> [Action item A]
Answer each question using the passage on argon adsorption in Cu-BTC, one answer per line, marked to match:
(i) What mass of Cu-BTC was used for the measurements?
(ii) About how wide are the square-shaped main channels?
(iii) What effective specific area was calculated for the sample?
> [Action item B] Extend the passage on argon adsorption in Cu-BTC by writing what would come next after its final sentence.
Given text: Begin
We performed argon adsorption isotherms on a sample of Cu-BTC metal-organic framework at several different temperatures between 66 and 143 K using an in-house built volumetric adsorption setup.

We used 93 mg of Cu-BTC for our measurements. Prior to the start of the experiments, the sample was placed in a stainless steel cell and outgassed at 100 oC for 6 hours under vacuum. The cell was then transported, without breaching vacuum integrity, to the adsorption setup, placed to on the closed-cycle refrigerator and connected to the gas handling system.

Microporous Cu3(BTC)2(H2O)3 (BTC = Benzene-1,3,5-tricarboxylate) was first reported in 1999 by Chui et al. There are two types of pores present in this material: square-shaped main channels (~9 angstroms in diameter) and tetrahedron-shaped side pockets with windows that are ~3.5 angstroms in diameter. We observed three different substeps in the isotherm data. The first two substeps correspond to adsorption in the two different sites in the sample: side pockets with a triangular windows, and main channels, respectively. The third substep was attributed, in a previous computer simulation study of this system, to the solidification of argon on the Cu-BTC metal-organic framework.

Our experimental adsorption data is in excellent agreement with our Grand Canonical Monte Carlo (GCMC) simulation results as well as with results from previous theoretical and experimental studies done by Vishnyakov et al.[1].

By assuming the atomic area of argon to be 13.2 Å2/atom, we calculated the effective specific area of the Cu-BTC sample to be 886 m2/g. This value is lower than the 1500 m2/g determined in the previous studies done by Vishnyakov et al.[1].
Given text: End
Material shown: Begin
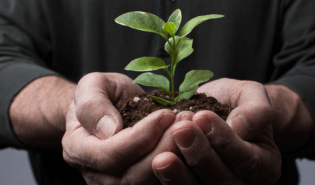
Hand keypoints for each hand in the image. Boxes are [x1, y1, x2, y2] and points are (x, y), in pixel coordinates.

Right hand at [62, 72, 189, 183]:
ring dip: (177, 158)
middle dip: (164, 149)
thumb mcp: (91, 86)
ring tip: (193, 131)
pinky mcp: (140, 181)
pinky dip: (181, 165)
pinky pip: (161, 181)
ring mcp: (117, 183)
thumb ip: (92, 104)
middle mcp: (96, 174)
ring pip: (150, 183)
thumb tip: (109, 130)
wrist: (108, 108)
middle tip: (187, 124)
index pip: (109, 154)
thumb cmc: (101, 95)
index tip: (166, 114)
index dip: (140, 137)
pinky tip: (194, 144)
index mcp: (78, 149)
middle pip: (132, 176)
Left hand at [152, 78, 281, 184]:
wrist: (220, 112)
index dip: (224, 141)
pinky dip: (168, 181)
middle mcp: (242, 183)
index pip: (247, 160)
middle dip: (200, 157)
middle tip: (180, 131)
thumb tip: (239, 127)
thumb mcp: (252, 96)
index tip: (202, 117)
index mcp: (264, 164)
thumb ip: (255, 111)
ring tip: (161, 158)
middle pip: (223, 181)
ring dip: (180, 175)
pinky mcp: (194, 184)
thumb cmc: (237, 104)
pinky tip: (154, 165)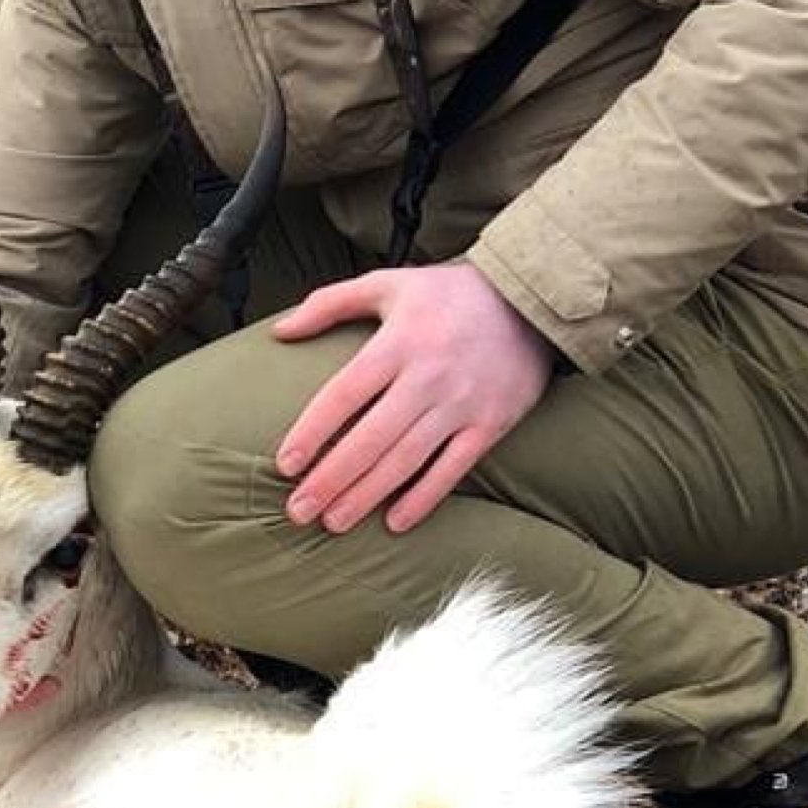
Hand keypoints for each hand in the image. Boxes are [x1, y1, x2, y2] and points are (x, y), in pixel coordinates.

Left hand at [272, 262, 558, 533]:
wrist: (528, 299)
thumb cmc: (448, 294)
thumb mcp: (388, 284)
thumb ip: (329, 303)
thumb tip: (279, 332)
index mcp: (397, 342)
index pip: (343, 395)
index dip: (312, 432)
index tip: (286, 465)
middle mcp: (427, 376)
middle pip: (369, 438)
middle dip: (330, 479)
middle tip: (299, 511)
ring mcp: (461, 405)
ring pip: (405, 460)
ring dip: (366, 496)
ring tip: (333, 522)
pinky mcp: (490, 425)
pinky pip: (452, 470)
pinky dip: (424, 498)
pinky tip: (395, 523)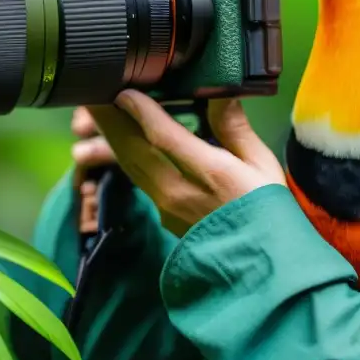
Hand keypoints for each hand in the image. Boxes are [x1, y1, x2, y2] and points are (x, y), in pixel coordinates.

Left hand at [78, 90, 284, 236]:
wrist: (261, 270)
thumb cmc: (269, 212)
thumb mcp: (262, 165)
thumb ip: (235, 128)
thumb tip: (221, 92)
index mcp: (212, 176)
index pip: (166, 139)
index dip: (142, 112)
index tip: (124, 90)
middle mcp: (179, 193)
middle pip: (133, 151)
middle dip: (109, 119)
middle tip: (90, 91)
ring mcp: (166, 208)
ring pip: (129, 165)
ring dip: (108, 135)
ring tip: (93, 109)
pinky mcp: (163, 215)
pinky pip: (136, 177)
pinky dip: (122, 152)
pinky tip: (115, 137)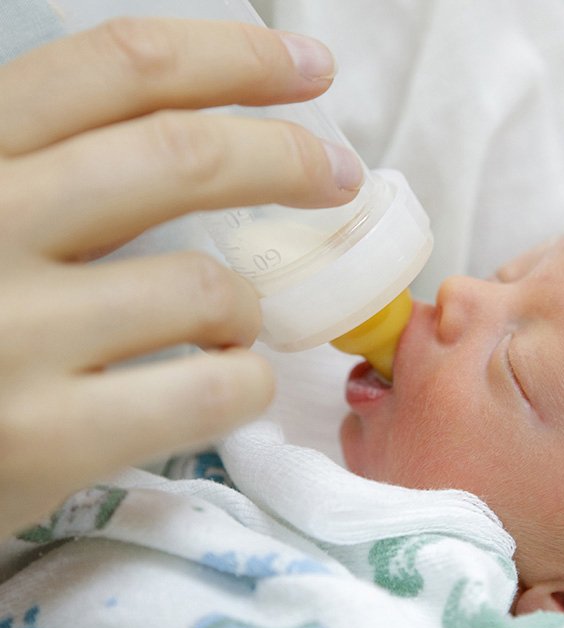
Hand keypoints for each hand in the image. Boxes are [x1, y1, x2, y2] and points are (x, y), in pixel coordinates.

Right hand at [0, 18, 362, 535]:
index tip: (310, 69)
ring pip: (205, 286)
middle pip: (182, 157)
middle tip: (336, 177)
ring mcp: (13, 335)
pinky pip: (210, 390)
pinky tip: (227, 383)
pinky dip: (246, 384)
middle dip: (287, 158)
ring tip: (229, 327)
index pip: (121, 67)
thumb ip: (53, 168)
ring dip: (246, 306)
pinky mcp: (45, 438)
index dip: (236, 58)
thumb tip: (205, 133)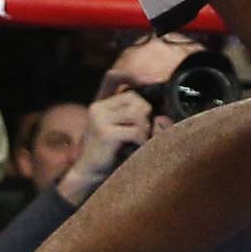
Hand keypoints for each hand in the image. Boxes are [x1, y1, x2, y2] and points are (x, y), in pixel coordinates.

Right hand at [55, 89, 154, 205]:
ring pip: (138, 113)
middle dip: (145, 114)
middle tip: (140, 133)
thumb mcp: (123, 131)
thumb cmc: (110, 154)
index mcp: (101, 105)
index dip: (129, 75)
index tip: (146, 80)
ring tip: (138, 141)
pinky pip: (135, 130)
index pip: (112, 78)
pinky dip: (141, 140)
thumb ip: (139, 119)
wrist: (88, 176)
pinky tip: (135, 148)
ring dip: (144, 128)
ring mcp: (99, 119)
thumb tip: (161, 118)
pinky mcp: (105, 133)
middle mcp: (98, 108)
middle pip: (135, 98)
Material shown: End
> [Written answer A]
(i) 93 mg
(ii) About 9 angstroms in diameter
(iii) 886 m2/g

> [Written answer B]
We also obtained the total pore volume for this sample. Our measured value of 0.32 cm3/g is 86 % of the than the total pore volume reported by Vishnyakov et al[1].

We performed a detailed investigation of the isosteric heat dependence on the coverage. We observed three peaks in the isosteric heat, which correspond to the 3 substeps in the isotherm data. The values of the isosteric heat for argon adsorbed in the tetrahedron side pockets and main channels are 146 and 112 meV respectively. These values are in good agreement with those obtained from our GCMC simulations (165 and 96 meV respectively). The value for the isosteric heat corresponding to the first substep is also in very good agreement with the one obtained by Vishnyakov et al.[1] (of 150.8 meV).

[1] Vishnyakov, A.; Ravikovitch, P. I.; Neimark, A. V.; Bulow, M.; Wang, Q. M. “Nanopore Structure and Sorption Properties of Cu-BTC Metal-Organic Framework” Nano Letters 3 (2003) 713.